Putative hormone with anti-obesogenic and insulin-sensitizing effect

Bone morphogenetic protein-9 (BMP-9) is a member of transforming growth factor beta (TGF-β) superfamily of cytokines that regulate cell growth and differentiation during embryogenesis. BMP-9 binds to hepatocytes and shows strong immunoreactivity in liver non-parenchymal cells, which corresponds with our attempt to investigate immunolocalization of BMP-9 in the human liver. Indeed in our 2011 hypothesis, ¹ we aimed towards BMP-9 as a possible “hepatic insulin-sensitizing substance” (HISS) mainly due to experimental work of Lautt ² and that of Alam and Sollinger. ³ Furthermore, this hypothesis had been supported and experimentally proven in 2008 by Caperuto et al. ⁴ It is interesting that Caperuto takes reference on insulin influencing the release of HISS (whatever it may be) through a mechanism which includes the creation of nitric oxide,^1,4 stimulated by acetyl choline. On this role as well as the role of NO as an intermediary in glucose regulation rather than as a new candidate molecule for HISS, Lautt and Caperut are in agreement. Even Lautt’s opinion on the role of NO in glucose level regulation has not changed when considering his earlier papers.^2,5

In addition to BMP-9’s inhibition of gluconeogenesis, Cheng et al. have also established it to have an effect on the metabolism of lipids by changing the expression of key enzymes – malic enzyme (ME) and the fatty acid synthase (FAS). ⁶ From Chen’s findings, and also according to Alamo et al., the effect of BMP-9 on glucose metabolism is similar to that of insulin. Its effect is only weaker in terms of gluconeogenesis, which is, it would seem the key metabolic link affected by NO derived from nitric oxide synthase 3 (NOS3) enzyme (endothelial NOS or eNOS).

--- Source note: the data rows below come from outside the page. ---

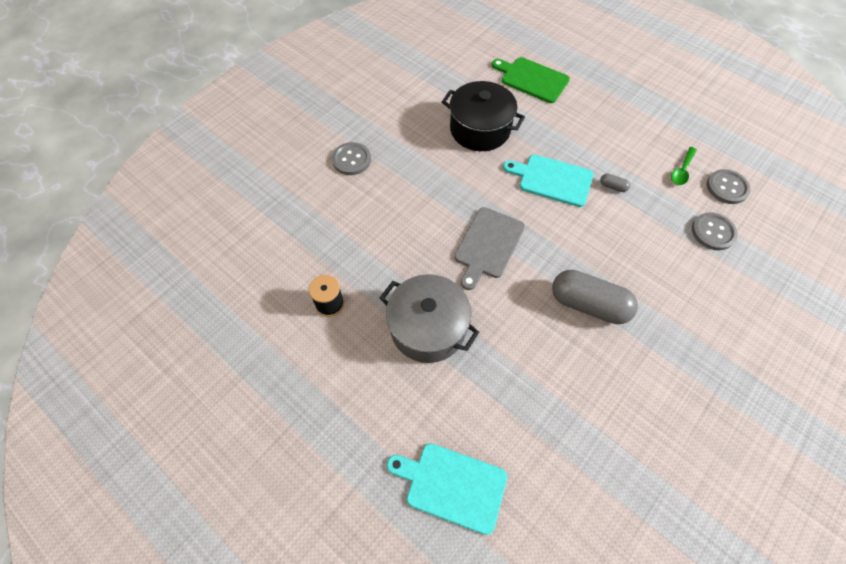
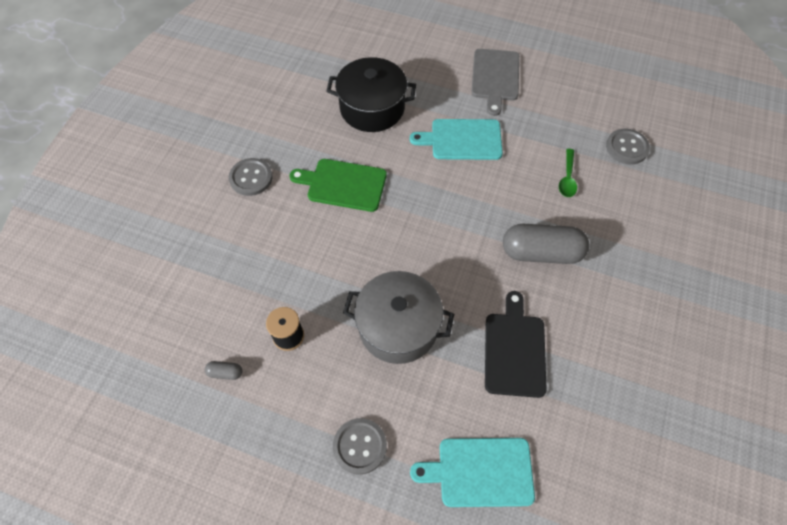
camera: 20 degrees left, 0 degrees up
(488, 245) = (425, 224): grey cutting board -> grey cutting board (495, 77)
(527, 386) = (514, 350): none -> black cutting board
(532, 79) = (404, 42): green cutting board -> green cutting board (343, 185)
(613, 187) = (521, 130): grey capsule -> grey capsule (225, 372)
(682, 170) = (578, 96): green spoon -> green spoon (567, 178)
(727, 187) = (624, 101): grey button -> grey button (360, 446)

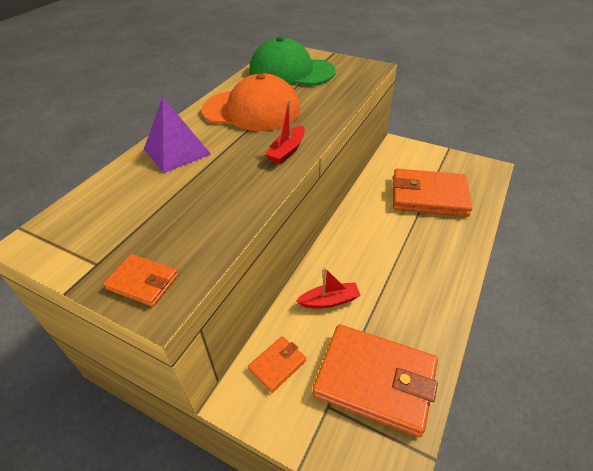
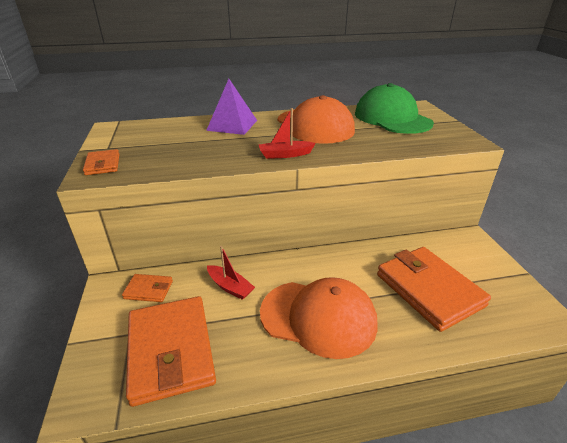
camera: 50 degrees right, 10 degrees down
(410, 266) = (318, 317): none -> orange cap

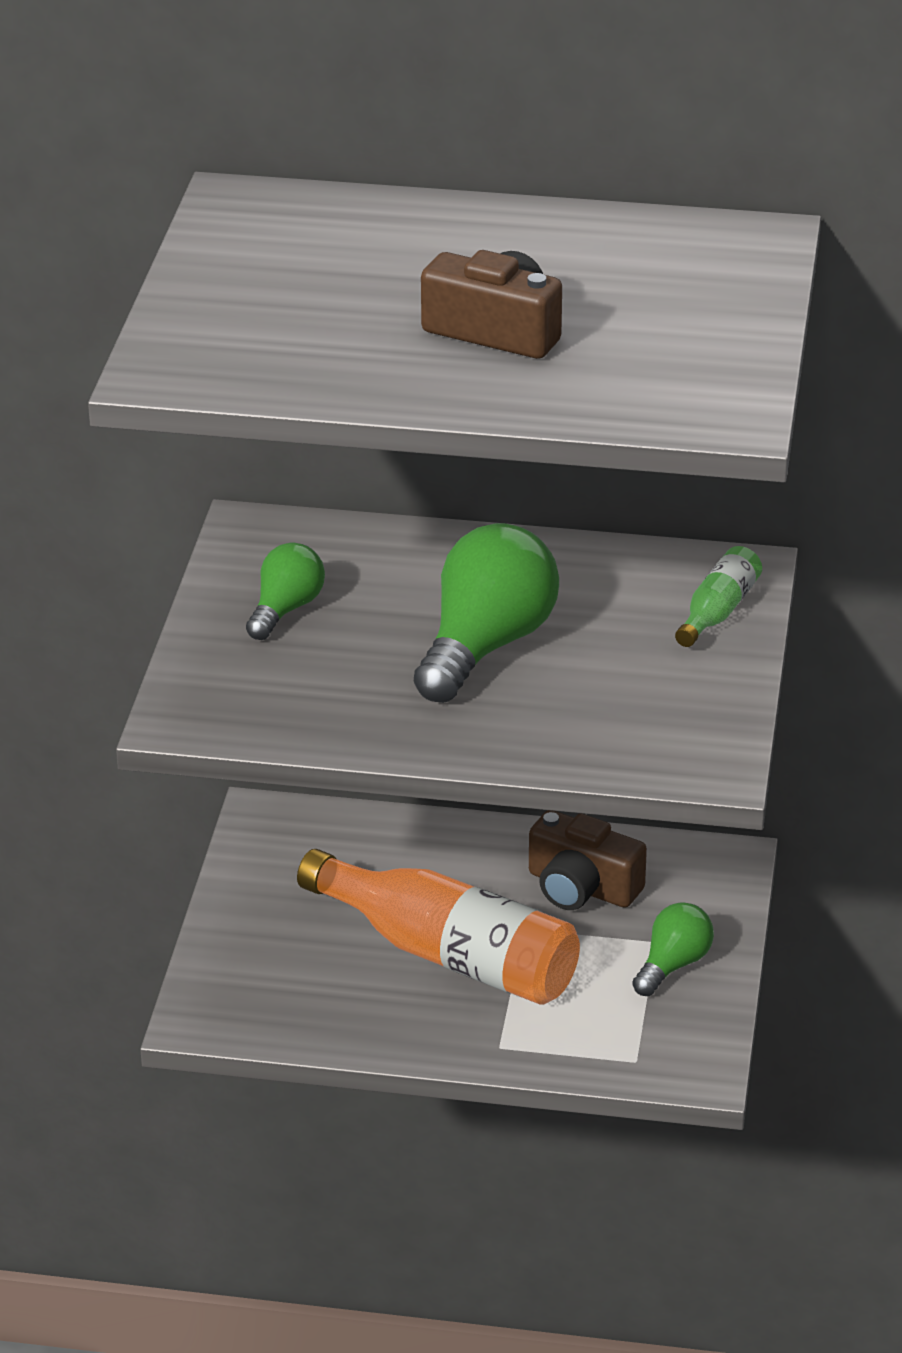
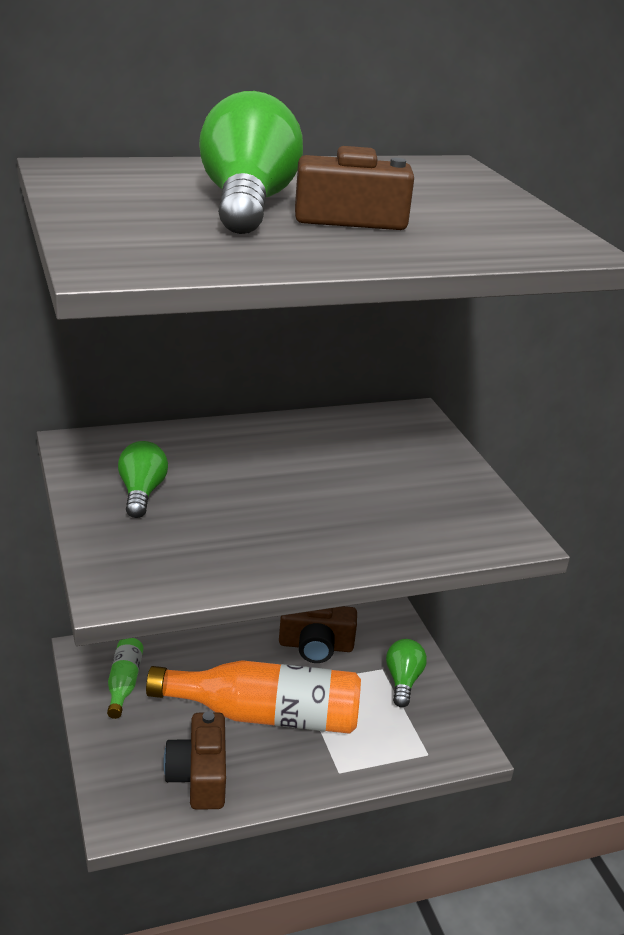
camera: 30 degrees left, 5 degrees down
(319, 1000) = (199, 776): none -> brown camera
(485, 646) = (300, 489): green light bulb -> green light bulb (247, 205)
(718, 611) = (423, 440): green bottle -> green bottle (124, 683)

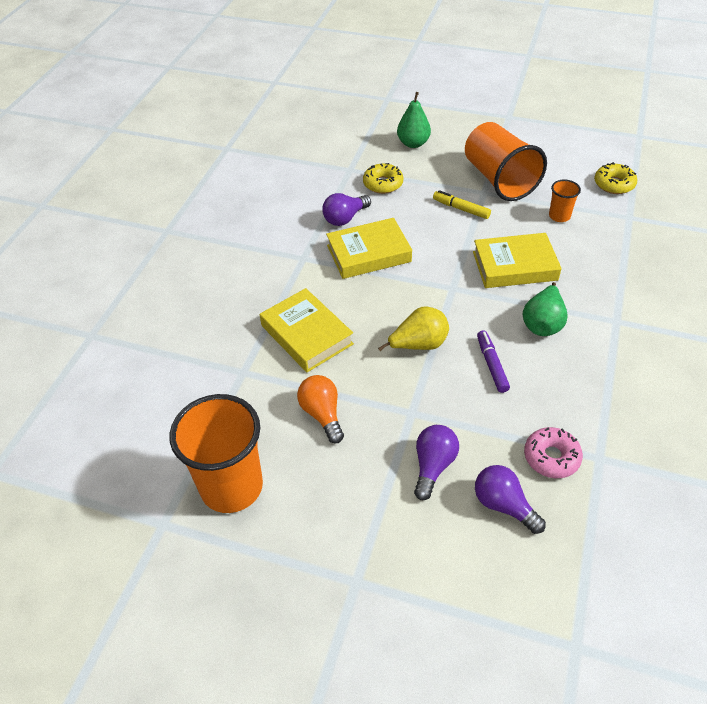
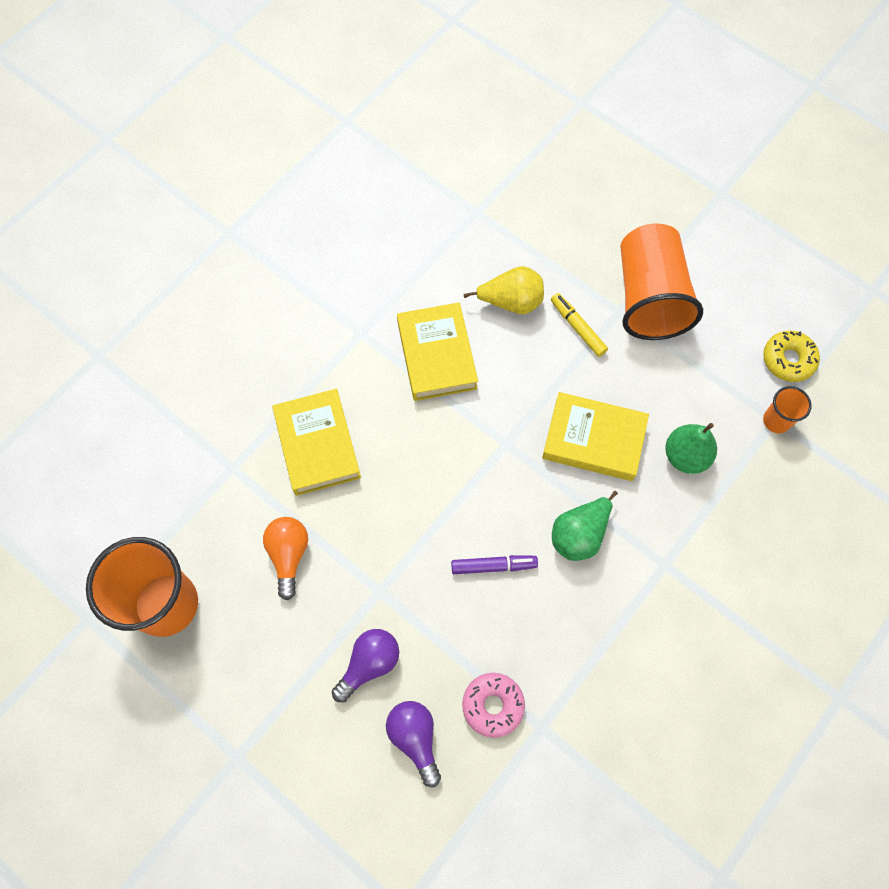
camera: 20 degrees right, 20 degrees up
(345, 218) = (435, 290): purple light bulb -> none
(368, 253) = (437, 355): yellow book -> yellow book turned 75 degrees clockwise
(383, 184) = (505, 251): yellow donut -> none
(413, 143) = (575, 196): green pear -> green pear (685, 456)
(419, 345) = (429, 507): yellow pear -> yellow pear (511, 302)
(491, 365) = (493, 566): purple marker -> purple marker turned 75 degrees clockwise
(559, 216) = (689, 385): orange cup -> orange cup (776, 421)

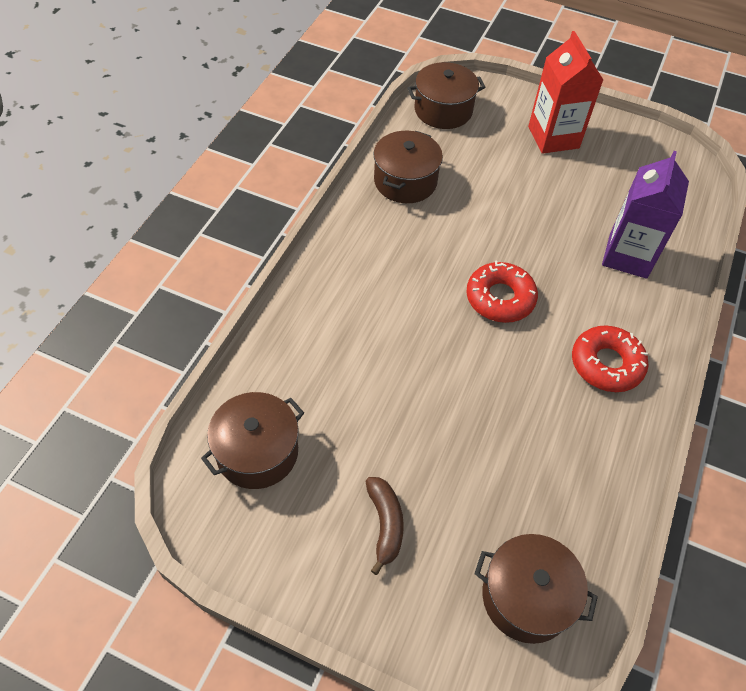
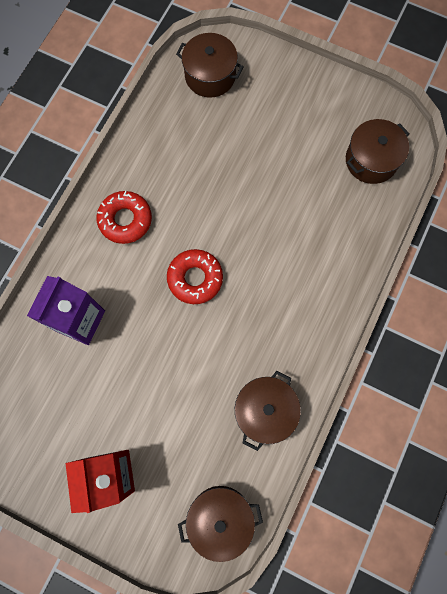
camera: 175 degrees left, 20 degrees up
(385, 524) = (289, 115): brown banana -> none

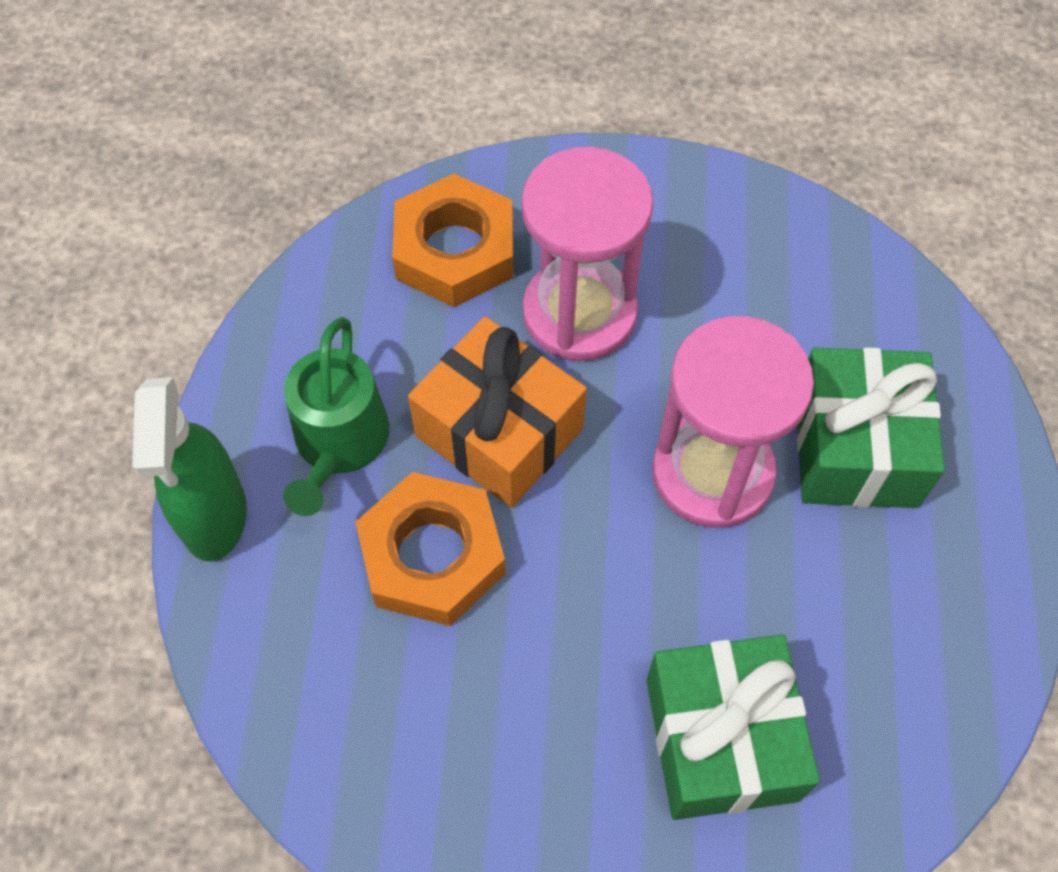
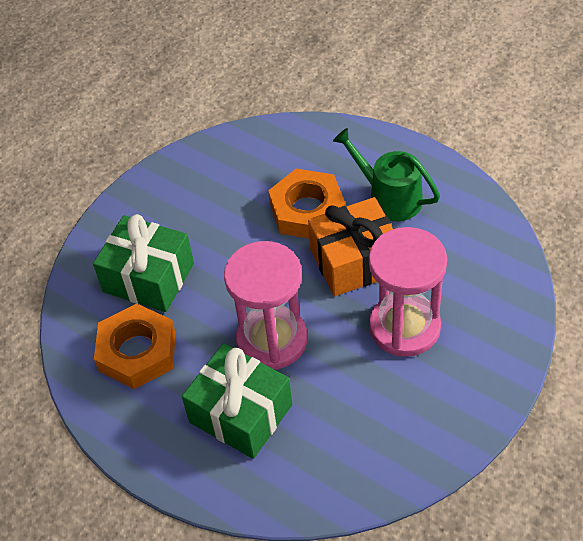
camera: 125 degrees right, 10 degrees down
(214, 517) = (380, 142): green spray bottle -> none
(454, 250) = (481, 288): orange nut -> orange nut (137, 352)

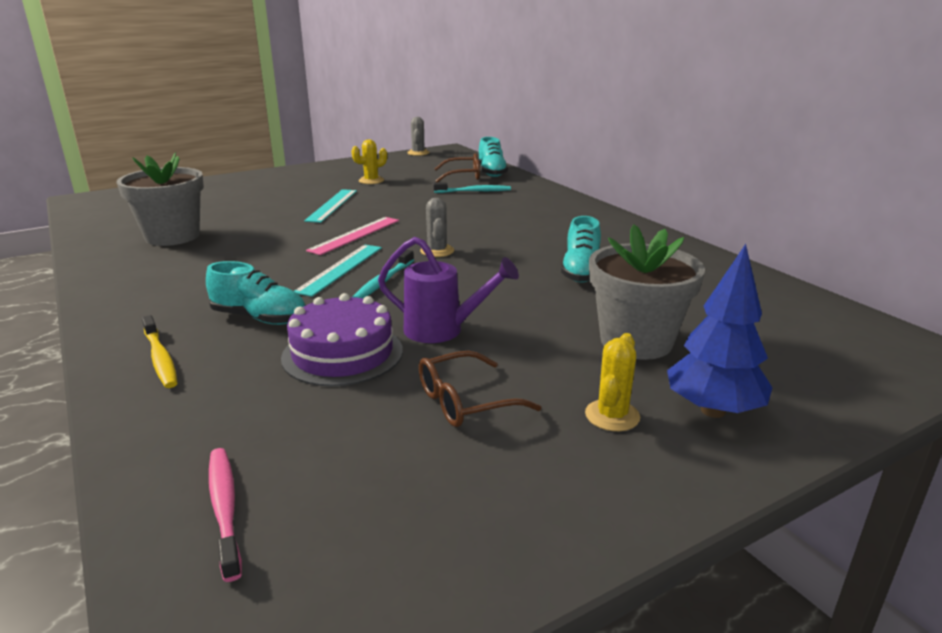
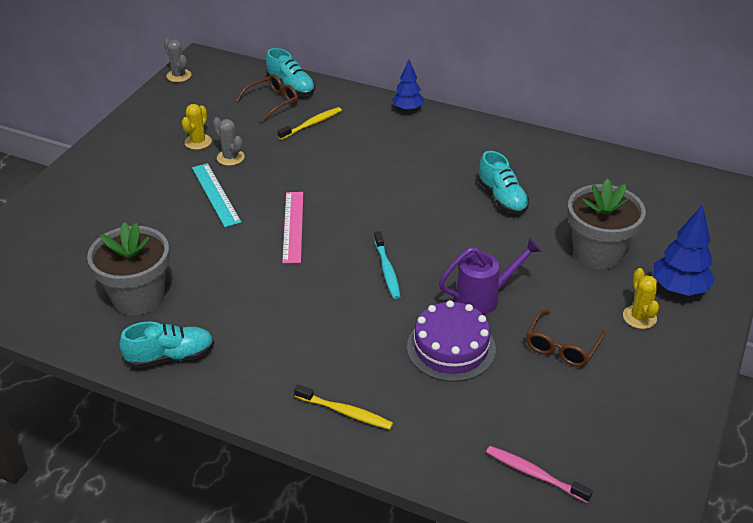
camera: 35 degrees left, 15 degrees up
(260, 318) = (355, 346): turquoise shoe -> turquoise shoe (170, 356)
(340, 269) = (338, 271): turquoise ruler -> none
(437, 251) = (380, 218): grey cactus -> grey cactus (230, 157)
(474, 191) = (311, 124): turquoise toothbrush -> yellow toothbrush
(574, 202) = (408, 109): none -> blue tree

The fact that the endothelial form of NOS is involved in glucose metabolism along with BMP-9 is indeed indicative. BMP-9 has for some time now been called a circulating vascular quiescence factor ⁷ and most BMPs are also attributed with a certain angiogenic effect of which Huylebrock wrote all the way back in 2007. ⁸ The key role of endothelia in-between HISS, insulin, gluconeogenesis, obesity, and type 2 diabetes should always be observed in relation with BMP-9, more so as it exercises most of its effect through the ALK1 receptor. ⁷ These receptors, apart from activating SMAD phosphorylation as part of the BMP signal pathway ⁹ also incite endothelial migration and proliferation.

We, unfortunately, did not aim to document hypoglycemic effect of BMP-9 but rather relied upon observations of Chen et al., where BMP-9 inhibited gluconeogenesis and activated expression of pivotal enzymes in lipid metabolism after a single subcutaneous injection.

Considering the above stated as well as the mitogenic activity of the hepatocytes stimulated by insulin when reversing fibrosis due to porto-caval shunt, we believe that anti-obesogenic and insulin-sensitizing effect that Sansbury and Hill ¹⁰ have recently attributed to NO should not be seen monochromatically, more so as it has been becoming clear for years that this putative hormone might in fact be none other than BMP-9.